With copper hitting an all-time high, the second quarter of 2024 was “another positive one” for Canadian base metals producers, according to Stifel analyst Cole McGill.
“Commodity price increases continue to translate into equity gains, with our coverage up an average 18 per cent in the quarter and now showing an average year-to-date gain of 49 per cent (compared to 8.4 per cent for the TSX),” he said. “This outperformance is partly thanks to multiple expansions as investors have turned optimistic about the rising cash spread between commodity prices and costs. We will continue to focus on costs this quarter for a read-through on whether this trend is likely to continue, with implications for free cash flow generation in H2 across our coverage, which we expect to be production back-half weighted.”

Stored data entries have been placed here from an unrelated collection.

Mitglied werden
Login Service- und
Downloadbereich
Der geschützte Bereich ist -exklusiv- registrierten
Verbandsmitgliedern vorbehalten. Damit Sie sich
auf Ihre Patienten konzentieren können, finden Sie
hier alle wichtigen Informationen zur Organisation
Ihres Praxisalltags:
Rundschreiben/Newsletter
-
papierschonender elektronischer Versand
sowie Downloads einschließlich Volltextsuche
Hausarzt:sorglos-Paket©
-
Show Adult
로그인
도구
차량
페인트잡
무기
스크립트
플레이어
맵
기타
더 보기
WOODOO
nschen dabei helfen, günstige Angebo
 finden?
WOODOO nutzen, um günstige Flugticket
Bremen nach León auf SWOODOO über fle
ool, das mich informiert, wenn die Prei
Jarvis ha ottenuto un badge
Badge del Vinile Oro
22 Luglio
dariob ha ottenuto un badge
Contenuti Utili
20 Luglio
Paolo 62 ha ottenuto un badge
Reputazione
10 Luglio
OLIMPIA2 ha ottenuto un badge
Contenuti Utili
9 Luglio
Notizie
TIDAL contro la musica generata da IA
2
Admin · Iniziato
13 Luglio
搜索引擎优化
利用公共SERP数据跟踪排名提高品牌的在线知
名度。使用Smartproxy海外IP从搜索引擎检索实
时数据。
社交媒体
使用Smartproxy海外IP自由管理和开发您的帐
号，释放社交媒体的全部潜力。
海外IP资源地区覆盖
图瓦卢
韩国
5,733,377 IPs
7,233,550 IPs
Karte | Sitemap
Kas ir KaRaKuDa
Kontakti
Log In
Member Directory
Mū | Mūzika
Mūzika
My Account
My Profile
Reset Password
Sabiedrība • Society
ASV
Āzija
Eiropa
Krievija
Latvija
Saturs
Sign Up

In a research report released Monday, Mr. McGill said he continues to see “a constructive asymmetric outlook” for copper, “as even amidst a snoozing Chinese recovery, copper concentrate tightness, and scarce new quality sources of supply entering the market provide a backdrop where price risk is to the upside.”
“Copper’s relative resilience in the face of China weakness could mean more upside if and when the Chinese recovery ever gains traction,” he said. “We saw a hint of this on July 5th when the Yangshan copper premium crossed into positive territory after being in a deficit since mid-May. The metric, which measures the premium paid in the spot market in Shanghai vs the London Metals Exchange, is typically seen as an indicator of Chinese physical demand and traders pounced on the news by bidding up the copper price as high as 3.8 per cent that day.
“The potential for demand upside continues to be met with a tight supply picture, where TC/RCs indicate a tight market, alongside legacy South American assets struggling to keep up.”
Mr. McGill made a pair of target changes on Monday:
- Capstone Copper Corp. ( “buy”) to $12 from $11.50. The average is $13.48.
- Hudbay Minerals Inc. ( “buy”) to $16 from $15. Average: $16.46.
“With volatility comes opportunity. Increased copper price volatility in the quarter could translate to increased revenue variability, depending on marked-to-market timing of shipments. The overall positive copper price trend in the quarter should also mean positive provisional pricing adjustments as concentrate shipments originally marked to Q1 prices are priced upon arrival at their smelter destinations,” he said.